Financement de notre santé : le temps de la « Grande Sécu » est-il venu ?
J’ai eu le plaisir d’accueillir à l’Assemblée nationale Marie-Amandine Stévenin, présidente de l’UFC-Que Choisir, pour échanger sur l’avenir de notre système de soins. Cette rencontre a été l’occasion de mettre en lumière une réalité que nous ne pouvons plus ignorer, le système actuel de financement de nos soins arrive à bout de souffle et pèse de plus en plus lourdement sur le portefeuille des usagers.
Nous partageons un constat lucide, le reste à charge pour les patients ne cesse de croître au-delà de l’évolution naturelle des dépenses de santé.

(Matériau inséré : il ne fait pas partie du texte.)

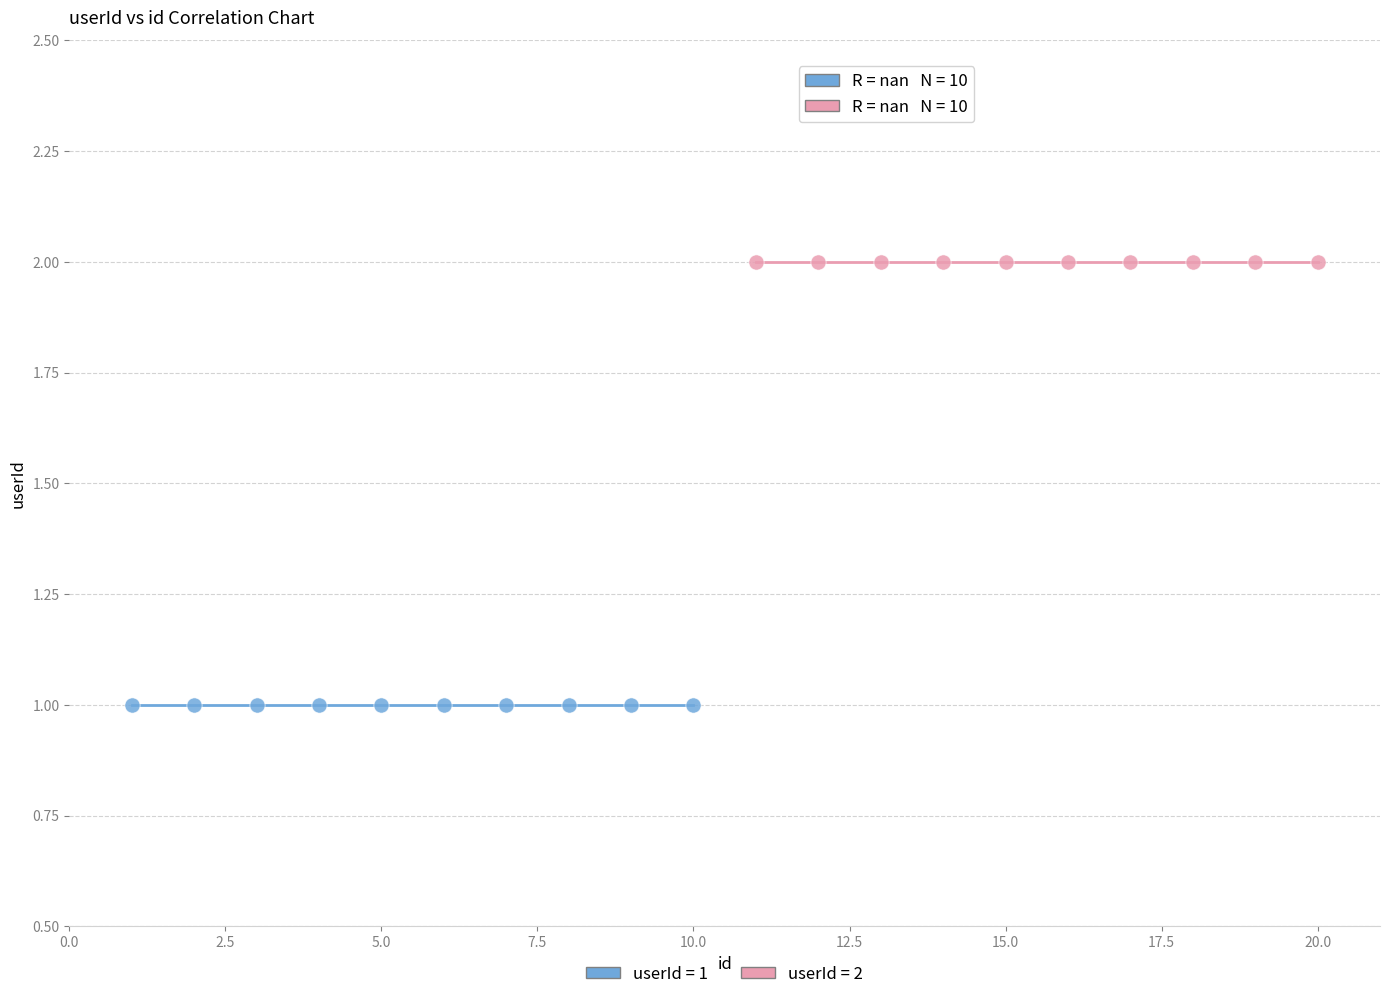

Which series reaches the maximum Y coordinate?

userId = 2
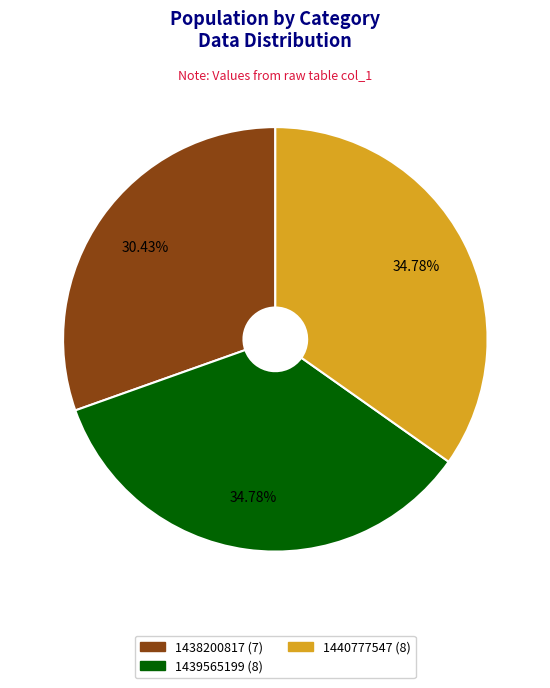

Is there a majority slice in this chart?

No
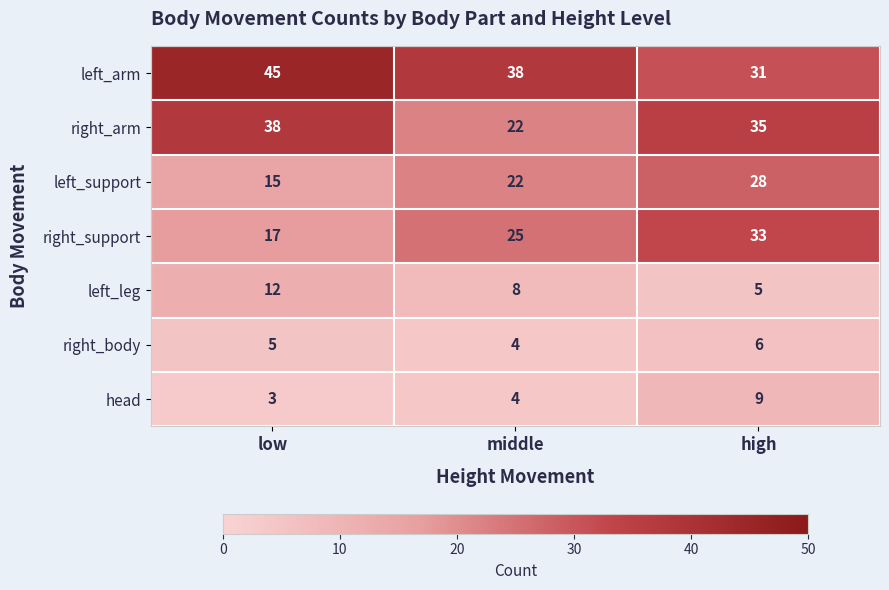

What is the difference between the right_support values at middle and low?

8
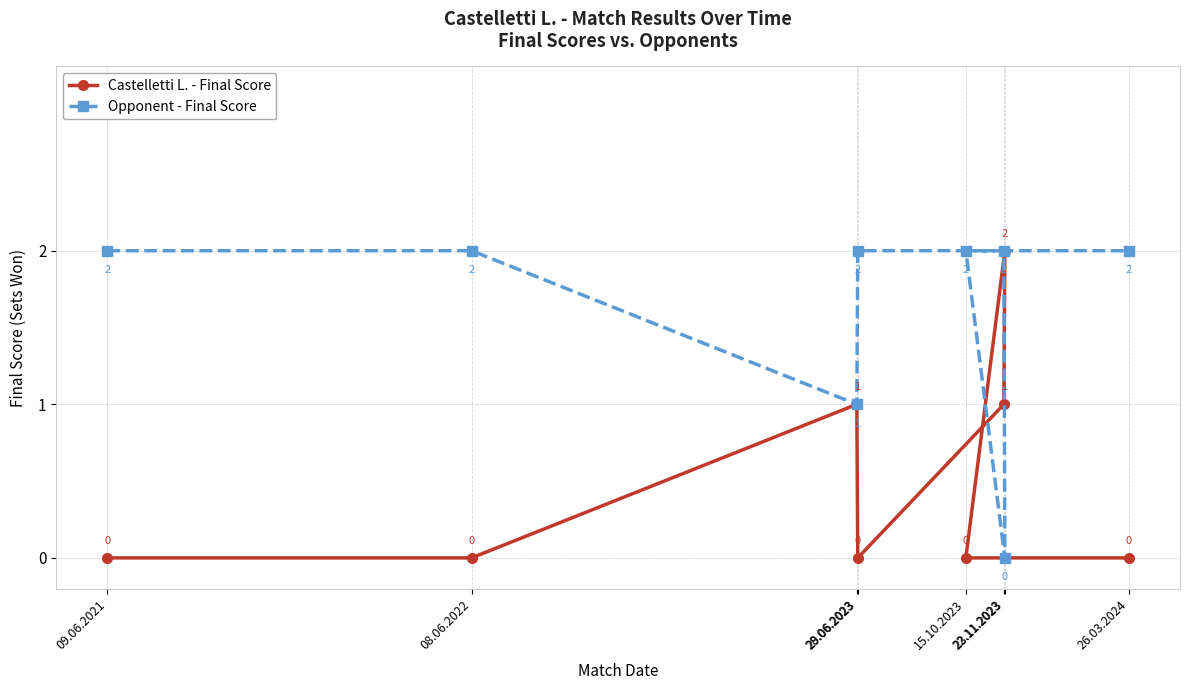

What are all the series names shown in the legend?

Castelletti L. - Final Score, Opponent - Final Score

Si le vieillissement de la population ou l’essor de certaines maladies expliquent une partie de cette hausse, d’autres facteurs plus préoccupants sont à l’œuvre.
L’augmentation constante des cotisations des complémentaires santé devient illisible pour les assurés, et l’absence de transparence sur la construction de ces tarifs érode le consentement à l’effort financier. Plus grave encore, cette pression financière contraint désormais certains de nos concitoyens à renoncer aux soins pour des raisons purement budgétaires. C’est une rupture d’égalité que notre pacte républicain ne peut tolérer.
Un autre levier alimente cette dérive, les dépassements d’honoraires chez les spécialistes ont explosé ces dernières années. En 2024, ils ont atteint le chiffre record de 4,5 milliards d’euros d’après le rapport du HCAAM de l’année dernière. Cette hausse nourrit mécaniquement les augmentations de cotisations des complémentaires santé, créant un cercle vicieux où le coût du soin s’éloigne chaque jour un peu plus de la solidarité nationale.
Face à ces enjeux, le financement du système de soins est à repenser en intégralité. L’UFC-Que Choisir a franchi un pas important, puisque son conseil d’administration a acté le principe d’une « Sécu Intégrale ».
C’est une option que nous devons envisager sérieusement collectivement, car le retour à une prise en charge intégrale par l’assurance maladie présente des avantages concrets. Ses frais de gestion sont bien plus faibles que ceux des complémentaires santé. Elle permettrait de simplifier le parcours de soins, de réduire les coûts globaux pour réinjecter ces sommes dans le soin, d’assurer une véritable équité devant la santé quel que soit le niveau de revenu.
Mon échange avec l’UFC-Que Choisir confirme que l’accès aux soins essentiels est l’une des préoccupations majeures des Français. Il ne s’agit pas d’opposer des modèles de manière frontale, mais de chercher avec pragmatisme le système le plus efficace pour protéger chacun. Le débat est désormais ouvert, je continuerai à porter cette voix à l’Assemblée pour que la santé ne soit plus une variable d’ajustement, mais un droit effectif, solidaire et universel.